Nie chcę już nigdy w życiu być w ciąży. Podświadomie wydaje mi się, że przy kolejnej ciąży też zdarzy się coś tak tragicznego…
Od paru miesięcy wiem, że najważniejszy nie jest związek, to, czy mam przy sobie męża, czy nie. Ważne jest zdrowie, bo dzięki niemu można przez wszystko przejść. Nie jestem słabą kobietką, która nie da sobie rady bez faceta. Dam sobie radę. Tylko nic nie przytłacza mnie tak, jak choroba i śmierć. Bo to są najgorsze zjawiska na świecie…Nawet problemy z exem wydają mi się takie błahe teraz…A poród…Porodu też się nie boję. To tylko ból. Zacznie się i skończy.
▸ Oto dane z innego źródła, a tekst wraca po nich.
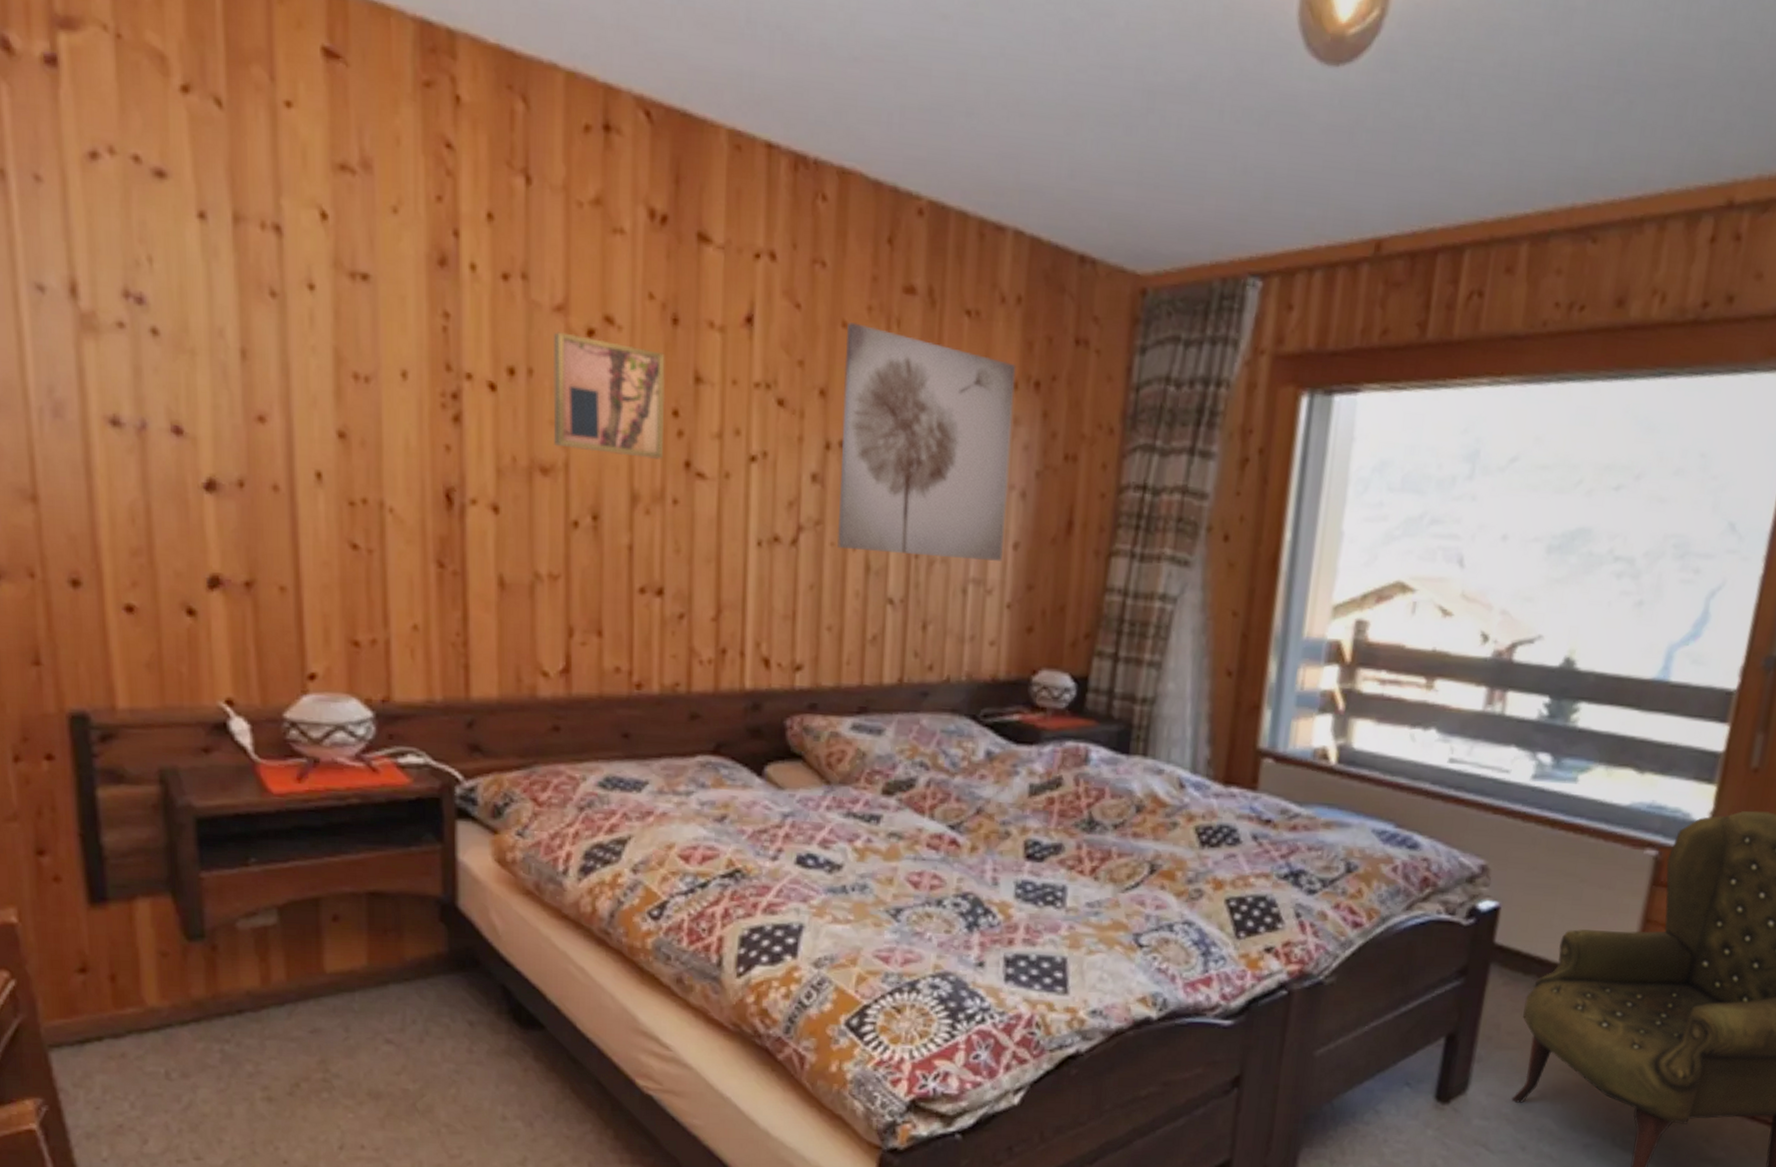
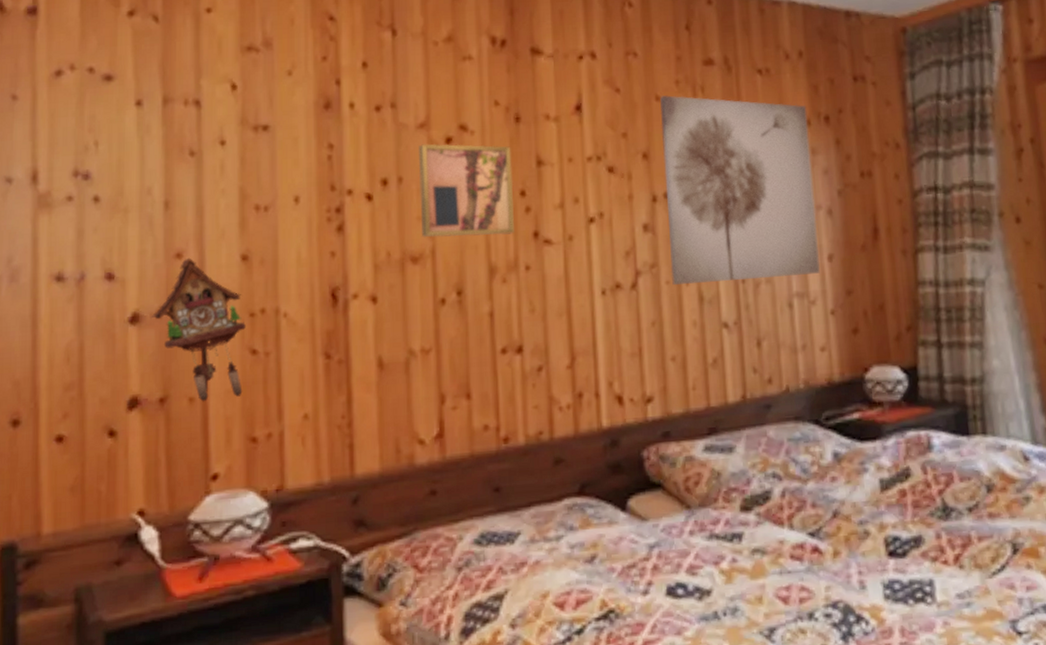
cuckoo clock: none [230,423,344,594] -> present [151,257,246,402]

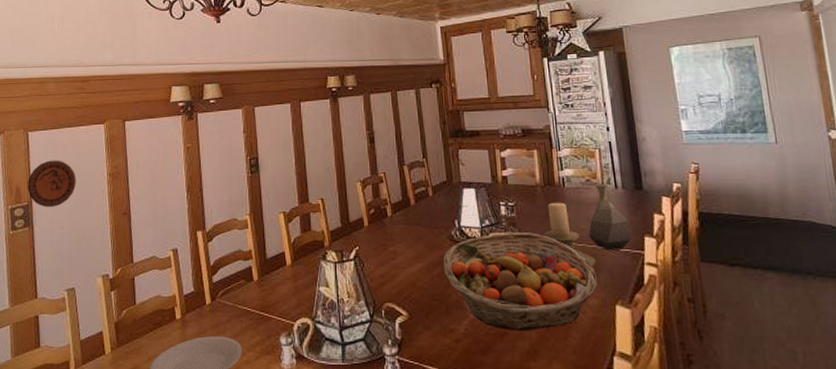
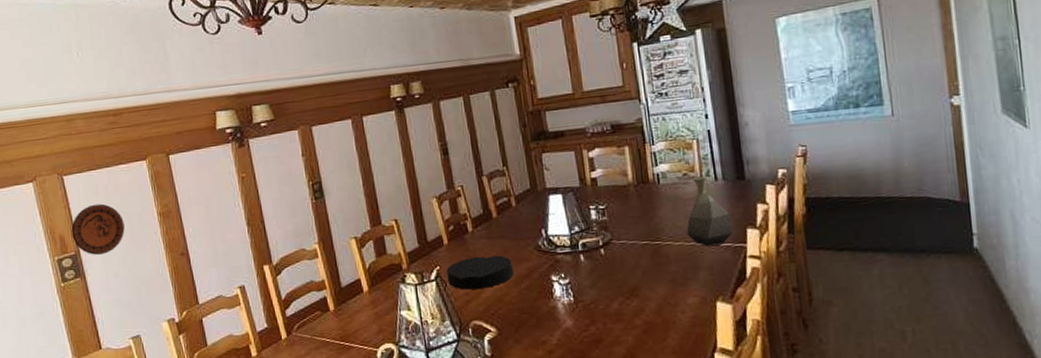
plate: none [365,240,428,272] -> present [446,255,514,290]
fruit basket: present [443,233,598,332] -> none [531,235,698,337]
candle holder: present [543,202,596,266] -> none [637,200,695,264]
Żegnam się na jakiś czas, nie potrafię już tu pisać, bo wiem, że moje posty nie byłyby na temat, a Wy macie trochę inne zmartwienia w porównaniu do moich obecnych…Będę jednak informować co u mnie te dziewczyny do których mam kontakt i one w razie czego napiszą, że już urodziłam…
Dobranoc…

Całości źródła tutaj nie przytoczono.